Bug 8665 - Crash in free_xattr(), from recv_generator()
Product: rsync
Component: core (show other bugs)
Version: 3.1.0
Hardware: All All
: P5 normal (vote)
Assignee: Wayne Davison
QA Contact: Rsync QA Contact
Reported: 2011-12-16 08:43 UTC by Chris Dunlop
Modified: 2011-12-16 17:15 UTC (History)
Description Chris Dunlop 2011-12-16 08:43:18 UTC

In current git, I'm getting a crash in the free_xattr() just before the end of recv_generator():

(gdb) bt
#0  0x0000000000445d98 in rsync_xal_free (xalp=0x1986e60) at xattrs.c:101
#1  0x0000000000445df9 in free_xattr (sxp=0x7ffff250d2d0) at xattrs.c:111
#2  0x0000000000415ab7 in recv_generator (fname=0x7ffff250f540 "xxxxxx", file=0x7f457b201db8, ndx=8, 
    itemizing=1, code=FLOG, f_out=1) at generator.c:1892
#3  0x0000000000416e96 in generate_files (f_out=1, local_name=0x0) at generator.c:2229
#4  0x000000000042521c in do_recv (f_in=3, f_out=1, local_name=0x0) at main.c:945
#5  0x000000000042561b in do_server_recv (f_in=0, f_out=1, argc=1, argv=0x195a248) at main.c:1057
#6  0x000000000042575d in start_server (f_in=0, f_out=1, argc=2, argv=0x195a240) at main.c:1091
#7  0x0000000000426a28 in main (argc=2, argv=0x195a240) at main.c:1630
(gdb) p *xalp
$1 = {items = 0x0, count = 1, malloced = 5}

Note that *xalp has count==1 but items==NULL, which is at odds with what rsync_xal_free() is expecting to see.

At the moment I'm only able to trigger this when running with --link-by-hash, either my previous hacked together version (#8654, #8655) or today's newly committed version (many thanks for that!). However, tracing the code through, I think that's just the trigger and the underlying problem is in the unpatched master code.

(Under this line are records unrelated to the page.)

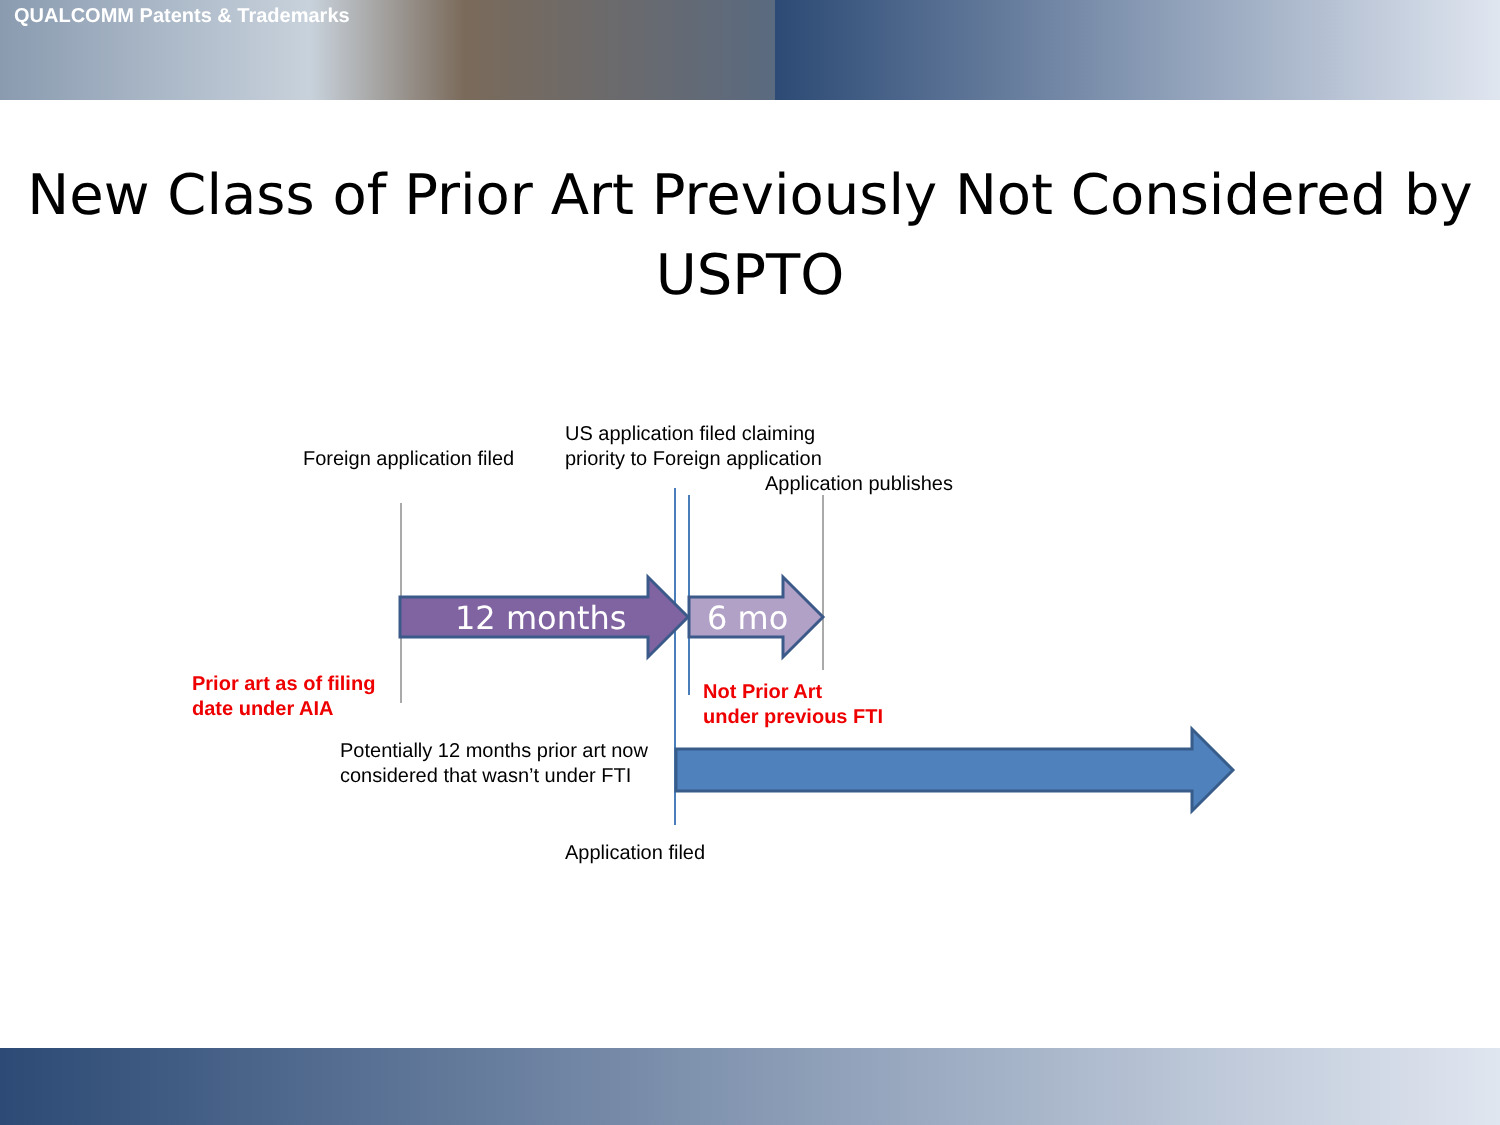QUALCOMM Patents & Trademarks
New Class of Prior Art Previously Not Considered by USPTO
12 months 6 mo
Foreign application filed
US application filed claiming
priority to Foreign application
Application publishes
Prior art as of filing
date under AIA
Not Prior Art
under previous FTI
Potentially 12 months prior art now
considered that wasn’t under FTI
Application filed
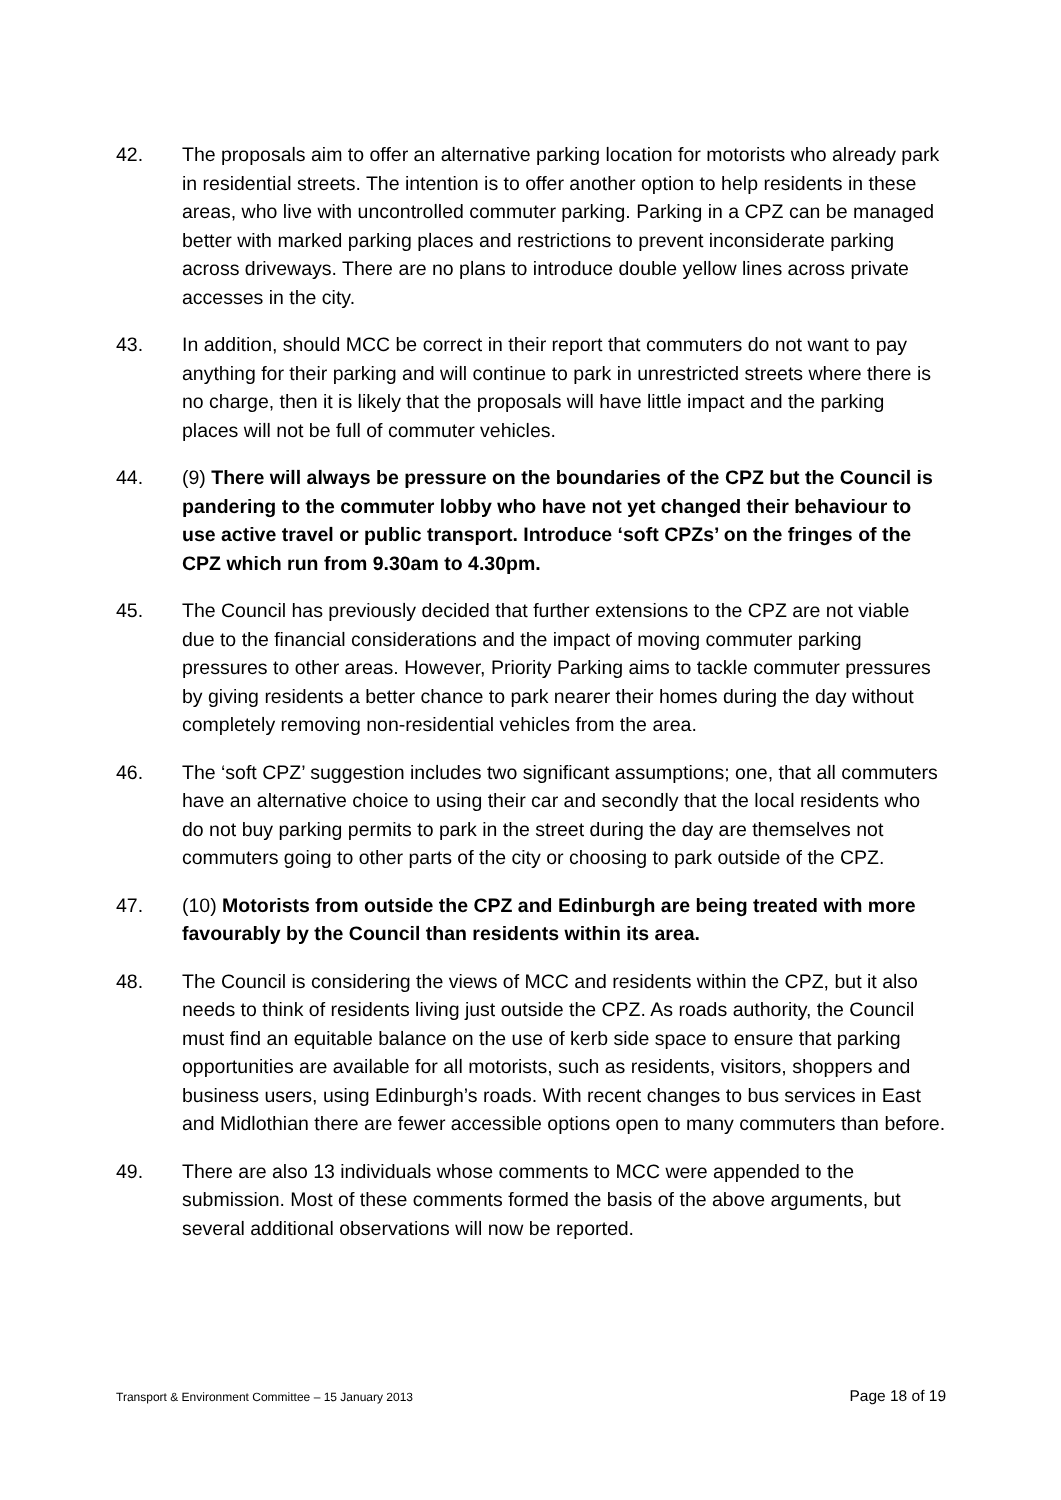42. The proposals aim to offer an alternative parking location for motorists who already park in residential streets. The intention is to offer another option to help residents in these areas, who live with uncontrolled commuter parking. Parking in a CPZ can be managed better with marked parking places and restrictions to prevent inconsiderate parking across driveways. There are no plans to introduce double yellow lines across private accesses in the city.
43. In addition, should MCC be correct in their report that commuters do not want to pay anything for their parking and will continue to park in unrestricted streets where there is no charge, then it is likely that the proposals will have little impact and the parking places will not be full of commuter vehicles.
44. (9) There will always be pressure on the boundaries of the CPZ but the Council is pandering to the commuter lobby who have not yet changed their behaviour to use active travel or public transport. Introduce ‘soft CPZs’ on the fringes of the CPZ which run from 9.30am to 4.30pm.
45. The Council has previously decided that further extensions to the CPZ are not viable due to the financial considerations and the impact of moving commuter parking pressures to other areas. However, Priority Parking aims to tackle commuter pressures by giving residents a better chance to park nearer their homes during the day without completely removing non-residential vehicles from the area.
46. The ‘soft CPZ’ suggestion includes two significant assumptions; one, that all commuters have an alternative choice to using their car and secondly that the local residents who do not buy parking permits to park in the street during the day are themselves not commuters going to other parts of the city or choosing to park outside of the CPZ.
47. (10) Motorists from outside the CPZ and Edinburgh are being treated with more favourably by the Council than residents within its area.
48. The Council is considering the views of MCC and residents within the CPZ, but it also needs to think of residents living just outside the CPZ. As roads authority, the Council must find an equitable balance on the use of kerb side space to ensure that parking opportunities are available for all motorists, such as residents, visitors, shoppers and business users, using Edinburgh’s roads. With recent changes to bus services in East and Midlothian there are fewer accessible options open to many commuters than before.
49. There are also 13 individuals whose comments to MCC were appended to the submission. Most of these comments formed the basis of the above arguments, but several additional observations will now be reported.
Transport & Environment Committee – 15 January 2013 Page 18 of 19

I can reproduce the problem at will with:

/tmp/rsync-testing --rsync-path=/tmp/rsync-testing -aHXX --link-by-hash=../link-by-hash --link-dest=../A --link-dest=../B C/ server:${PWD}/C/

...where ../link-by-hash was previously populated with a full sync of 'A'.

Unfortunately it's on a very large data set (although it crashes on the 2nd file into the set) and I haven't yet been able to reduce it to a simple test case.

But looking through the code there's an obvious issue. In generator.c recv_generator(), with just a few lines removed for clarity, we have:

recv_generator() {
1373:   itemize(fnamecmp, file, ndx, statret, &sx,
            statret ? ITEM_LOCAL_CHANGE : 0, 0, NULL);
1657:   real_sx = sx;
1837:   free_xattr(&real_sx);
1892:   free_xattr(&sx);

With xattrs in play, the itemize() ends up mallocing bits of memory and attaching it to sx.xattr.  The "real_sx = sx" does a copy of the top level structure, including the pointer to sx.xattr.  The free_xattr(&real_sx) descends into real_sx.attr (which is pointing to the same location as sx.xattr) and frees up the malloced memory, and then the free_xattr(&sx) tries to do the same thing and we go "pop!".

Note that sx.acc_acl and sx.def_acl have the same issue (I'm not using acls so I'm not seeing the problem there).

I had a look at doing a deep copy of sx into real_sx as my first thought, however that quickly turned into a maze of twisty little mallocs, all alike, and I'm not sure the complexity is necessary.

Another solution might be to ensure only one of sx or real_sx has the pointers to sx.xattr, sx.acc_acl and sx.def_acl, e.g. by simply NULLing them in the other one.

Unfortunately I'm not understanding how sx and real_sx are being used to know if NULLing those pointers in either of sa or real_sa is the right thing to do.

Suggestions welcome!

A fully fledged fix would be even more welcome! :-)


Comment 1 Wayne Davison 2011-12-16 17:15:19 UTC
Thanks for all that very informative detail!

I believe that the fix is to change the assignment to:

real_sx.st = sx.st;

And thus, avoid the duplicating of allocated data.  I made that change in both places where the real_sx = sx assignment was done.  In the first case, it shouldn't change any thing because there shouldn't be any already allocated xattr/acl data on the directory-updating code path (so it was just done for consistency).  In the second case, the real_sx copy is only used for one itemize call, so it should be fine that the call allocates its own data (and seems to be what is expected, since it immediately frees it).

Let me know if you notice any more issues.